The Labour Party drew a substantial amount of funding from just three wealthy individuals. Supermarket chief Lord Sainsbury, the publisher Lord Hamlyn and the former Tory financier and travel writer Sir Christopher Ondaatje gave over £6.1 million pounds to help fund Labour’s election campaign this year, believed to have cost nearly £14 million.

At the same time, the number of small donations made to the official parties has fallen drastically as both the Conservatives and Labour have haemorrhaged members and public support.

Commenting on the latest figures, Sam Younger, chairman of the Electoral Commission, suggested further measures were necessary to counteract the widely held belief that the official parties are little more than lobby fodder for corporate interests. He told the Times newspaper that the Commission will consider a cap on donations above £100,000 and the possibility of introducing state funding for political parties. It is unlikely that these measures, should they be enacted, will allay deep public disaffection. Indeed, funding parties that are already widely discredited out of public finances is more likely to intensify disgust with the entire official political set up.

The Electoral Commission report produced a mixed reaction from the press. The nominally liberal Guardian newspaper has championed Labour’s evolution from a reformist organisation into an openly big business party. Under the headline “ Super-rich lead party donor table,” Westminster correspondent David Hencke explained breathlessly that wealthy donors were replacing the trade unions as Labour’s main financiers. The donations of a few multimillionaires had exceeded the contribution made by affiliated trade unions in the four and a half months leading up to the June general election, Hencke said. Union donations are expected to fall to 35 percent of Labour’s total election spending he continued—almost half the amount they had made to it’s 1992 campaign.

In contrast, the Financial Times, Britain’s major big business newspaper, expressed its concern that Labour still had much to do. By subtracting figures from the overall total from a preliminary report covering the first six weeks after the Political Parties Act came into effect, (money which the Guardian had included in its calculations), the Financial Times concluded that Labour was still far too financially dependent on the trade unions.

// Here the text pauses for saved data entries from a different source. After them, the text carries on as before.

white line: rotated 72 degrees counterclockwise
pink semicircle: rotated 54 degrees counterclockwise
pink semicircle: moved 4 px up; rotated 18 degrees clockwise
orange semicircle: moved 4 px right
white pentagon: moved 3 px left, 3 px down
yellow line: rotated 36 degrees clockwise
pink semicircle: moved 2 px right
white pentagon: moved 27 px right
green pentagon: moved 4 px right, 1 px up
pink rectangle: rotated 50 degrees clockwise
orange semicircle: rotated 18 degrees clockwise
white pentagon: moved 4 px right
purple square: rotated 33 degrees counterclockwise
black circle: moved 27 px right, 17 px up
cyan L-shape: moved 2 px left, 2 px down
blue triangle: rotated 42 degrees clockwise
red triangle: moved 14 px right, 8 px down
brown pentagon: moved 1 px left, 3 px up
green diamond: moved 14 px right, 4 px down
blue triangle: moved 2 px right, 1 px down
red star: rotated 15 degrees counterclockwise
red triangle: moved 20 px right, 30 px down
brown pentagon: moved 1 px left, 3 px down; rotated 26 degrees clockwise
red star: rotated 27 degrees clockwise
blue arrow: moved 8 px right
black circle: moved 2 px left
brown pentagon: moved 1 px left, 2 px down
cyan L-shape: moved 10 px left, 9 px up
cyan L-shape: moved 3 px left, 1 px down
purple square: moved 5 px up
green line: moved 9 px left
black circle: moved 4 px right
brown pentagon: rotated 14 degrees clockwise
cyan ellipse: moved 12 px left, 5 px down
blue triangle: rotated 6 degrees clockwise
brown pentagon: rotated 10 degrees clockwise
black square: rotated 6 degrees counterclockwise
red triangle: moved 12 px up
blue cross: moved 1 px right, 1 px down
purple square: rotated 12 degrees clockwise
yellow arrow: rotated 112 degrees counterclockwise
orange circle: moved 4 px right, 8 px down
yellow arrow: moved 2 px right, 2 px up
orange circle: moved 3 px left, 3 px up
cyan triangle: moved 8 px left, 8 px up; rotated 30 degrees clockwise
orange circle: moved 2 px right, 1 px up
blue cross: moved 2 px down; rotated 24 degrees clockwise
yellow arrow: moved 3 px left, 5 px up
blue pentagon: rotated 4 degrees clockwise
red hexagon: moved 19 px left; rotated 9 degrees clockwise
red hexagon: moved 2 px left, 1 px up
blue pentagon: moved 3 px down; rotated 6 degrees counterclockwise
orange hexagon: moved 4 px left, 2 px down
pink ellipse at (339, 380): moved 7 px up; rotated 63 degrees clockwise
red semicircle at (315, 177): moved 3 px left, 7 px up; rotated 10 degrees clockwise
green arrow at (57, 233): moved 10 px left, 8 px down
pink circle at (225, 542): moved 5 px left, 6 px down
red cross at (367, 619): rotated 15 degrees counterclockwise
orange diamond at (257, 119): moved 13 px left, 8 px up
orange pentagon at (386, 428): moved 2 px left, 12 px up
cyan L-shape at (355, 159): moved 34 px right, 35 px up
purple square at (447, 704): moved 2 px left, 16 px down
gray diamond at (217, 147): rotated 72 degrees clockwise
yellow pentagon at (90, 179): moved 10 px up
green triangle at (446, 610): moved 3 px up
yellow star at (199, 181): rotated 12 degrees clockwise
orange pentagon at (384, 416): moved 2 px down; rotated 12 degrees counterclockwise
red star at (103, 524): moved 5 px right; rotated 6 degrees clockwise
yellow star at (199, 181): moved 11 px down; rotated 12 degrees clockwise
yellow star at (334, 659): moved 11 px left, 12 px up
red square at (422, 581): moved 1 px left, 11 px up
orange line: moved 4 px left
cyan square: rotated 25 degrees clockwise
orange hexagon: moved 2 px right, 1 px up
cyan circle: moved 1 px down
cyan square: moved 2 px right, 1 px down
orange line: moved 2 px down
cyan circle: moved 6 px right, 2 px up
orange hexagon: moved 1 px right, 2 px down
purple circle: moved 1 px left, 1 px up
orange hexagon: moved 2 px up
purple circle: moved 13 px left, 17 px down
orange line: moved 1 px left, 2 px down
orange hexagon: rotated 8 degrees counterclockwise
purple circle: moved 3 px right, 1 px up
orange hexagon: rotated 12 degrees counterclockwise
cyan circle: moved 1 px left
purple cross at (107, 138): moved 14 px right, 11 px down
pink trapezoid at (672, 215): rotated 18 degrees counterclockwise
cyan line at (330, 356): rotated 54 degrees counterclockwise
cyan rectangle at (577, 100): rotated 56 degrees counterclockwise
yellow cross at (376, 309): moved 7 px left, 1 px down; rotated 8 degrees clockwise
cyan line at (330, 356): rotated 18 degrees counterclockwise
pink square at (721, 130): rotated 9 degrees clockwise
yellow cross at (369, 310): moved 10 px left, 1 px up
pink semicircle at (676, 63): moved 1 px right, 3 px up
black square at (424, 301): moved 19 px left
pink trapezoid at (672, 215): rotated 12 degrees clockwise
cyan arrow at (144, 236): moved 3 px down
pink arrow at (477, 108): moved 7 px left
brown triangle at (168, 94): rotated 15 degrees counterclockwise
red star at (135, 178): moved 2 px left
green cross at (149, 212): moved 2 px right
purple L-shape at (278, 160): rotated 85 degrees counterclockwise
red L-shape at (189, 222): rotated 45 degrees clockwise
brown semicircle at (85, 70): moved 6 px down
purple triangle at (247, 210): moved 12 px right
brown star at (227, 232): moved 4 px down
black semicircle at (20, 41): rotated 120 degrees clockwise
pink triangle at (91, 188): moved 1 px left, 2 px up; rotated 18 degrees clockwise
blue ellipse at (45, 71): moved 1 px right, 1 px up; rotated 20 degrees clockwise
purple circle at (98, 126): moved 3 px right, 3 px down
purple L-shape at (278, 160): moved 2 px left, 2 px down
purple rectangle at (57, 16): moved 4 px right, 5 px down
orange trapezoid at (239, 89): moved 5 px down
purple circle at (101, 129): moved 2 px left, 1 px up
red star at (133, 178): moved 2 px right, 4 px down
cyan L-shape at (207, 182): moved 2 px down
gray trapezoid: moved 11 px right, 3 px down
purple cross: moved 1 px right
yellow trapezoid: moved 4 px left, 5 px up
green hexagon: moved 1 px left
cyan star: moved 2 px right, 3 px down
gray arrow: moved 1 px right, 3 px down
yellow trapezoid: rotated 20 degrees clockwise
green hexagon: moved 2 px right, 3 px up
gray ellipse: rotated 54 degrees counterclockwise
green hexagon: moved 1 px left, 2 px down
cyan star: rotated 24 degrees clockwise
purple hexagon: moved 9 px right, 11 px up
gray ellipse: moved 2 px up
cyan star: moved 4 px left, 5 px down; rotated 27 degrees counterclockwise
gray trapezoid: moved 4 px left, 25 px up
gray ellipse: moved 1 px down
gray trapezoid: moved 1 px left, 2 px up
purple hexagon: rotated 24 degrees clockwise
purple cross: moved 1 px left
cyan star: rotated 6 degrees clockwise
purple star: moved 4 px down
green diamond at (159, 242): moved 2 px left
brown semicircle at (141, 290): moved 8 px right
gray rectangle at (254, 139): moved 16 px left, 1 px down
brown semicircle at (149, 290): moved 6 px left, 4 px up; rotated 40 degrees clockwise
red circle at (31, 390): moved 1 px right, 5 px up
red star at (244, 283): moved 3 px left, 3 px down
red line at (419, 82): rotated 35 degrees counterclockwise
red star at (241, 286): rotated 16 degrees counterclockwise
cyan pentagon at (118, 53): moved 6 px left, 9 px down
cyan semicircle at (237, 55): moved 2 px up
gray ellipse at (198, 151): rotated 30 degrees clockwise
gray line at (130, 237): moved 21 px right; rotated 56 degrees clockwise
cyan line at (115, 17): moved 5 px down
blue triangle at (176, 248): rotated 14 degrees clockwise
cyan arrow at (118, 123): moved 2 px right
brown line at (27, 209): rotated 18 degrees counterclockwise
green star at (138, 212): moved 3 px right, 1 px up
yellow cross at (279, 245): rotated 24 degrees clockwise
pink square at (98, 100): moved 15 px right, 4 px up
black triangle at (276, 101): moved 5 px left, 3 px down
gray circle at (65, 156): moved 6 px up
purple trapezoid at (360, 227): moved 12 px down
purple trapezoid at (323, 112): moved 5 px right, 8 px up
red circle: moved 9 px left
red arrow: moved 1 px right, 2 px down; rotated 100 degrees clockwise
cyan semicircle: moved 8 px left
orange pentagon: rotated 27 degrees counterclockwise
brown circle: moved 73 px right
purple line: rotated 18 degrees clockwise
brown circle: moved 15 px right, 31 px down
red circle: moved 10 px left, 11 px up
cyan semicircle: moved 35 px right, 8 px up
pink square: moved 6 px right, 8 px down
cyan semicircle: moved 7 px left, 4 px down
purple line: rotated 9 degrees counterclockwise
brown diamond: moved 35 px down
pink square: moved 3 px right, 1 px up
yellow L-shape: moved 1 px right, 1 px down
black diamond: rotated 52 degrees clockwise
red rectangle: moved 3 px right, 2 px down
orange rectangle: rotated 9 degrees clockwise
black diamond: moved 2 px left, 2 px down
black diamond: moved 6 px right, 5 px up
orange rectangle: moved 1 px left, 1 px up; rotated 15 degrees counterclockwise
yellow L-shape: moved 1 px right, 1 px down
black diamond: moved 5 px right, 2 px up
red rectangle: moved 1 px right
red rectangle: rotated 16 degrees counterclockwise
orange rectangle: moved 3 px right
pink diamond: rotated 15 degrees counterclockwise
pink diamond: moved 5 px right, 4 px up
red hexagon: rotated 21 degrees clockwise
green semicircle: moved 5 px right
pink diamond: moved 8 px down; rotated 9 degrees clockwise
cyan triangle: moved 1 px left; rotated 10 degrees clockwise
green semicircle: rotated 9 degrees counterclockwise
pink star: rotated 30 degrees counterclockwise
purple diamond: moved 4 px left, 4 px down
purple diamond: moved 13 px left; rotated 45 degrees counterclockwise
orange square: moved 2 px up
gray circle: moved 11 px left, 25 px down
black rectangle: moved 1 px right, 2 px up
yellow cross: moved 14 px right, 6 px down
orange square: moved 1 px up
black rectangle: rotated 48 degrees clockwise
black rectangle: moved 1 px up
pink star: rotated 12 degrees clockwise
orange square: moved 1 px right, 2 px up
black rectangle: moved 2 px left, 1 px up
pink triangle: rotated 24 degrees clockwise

Under the headline “ Labour relies heavily on unions for funds,” Financial Tines political correspondent Rosemary Bennett said that the figures showed that the trade unions had contravened party policy by giving more than 30 percent of the total amount of contributions.

Bennett expressed reservations that “Tony Blair appears to be growing increasingly dependent on funds from trade unions at a time when they are becoming restive”.

In keeping with Blair’s repeated declaration that the “class struggle is over,” the prime minister has sought to reduce the role of the trade union bureaucracy in Labour’s affairs to the status of a benign consumer group.

Now however, Labour’s plans for the wholesale privatisation of public services, coupled with the threat of a major recession, are causing concern amongst union leaders that Blair’s political short-sightedness may jeopardise both their own privileged existence and exacerbate already tense class relations.

In the last months, sections of the trade union bureaucracy have made vague noises of protest to Blair about the government’s course. Organisations such as the Fire Brigades Union and the public sector union UNISON have either threatened or suspended political donations to Labour as part of their protest.

For the Financial Times such events are a warning to Blair that more needs to be done to free the Labour Party from any susceptibility to public pressure. Ironically, the newspaper’s advice can only exacerbate the government’s isolation from the broad mass of working people, guaranteeing even greater political instability.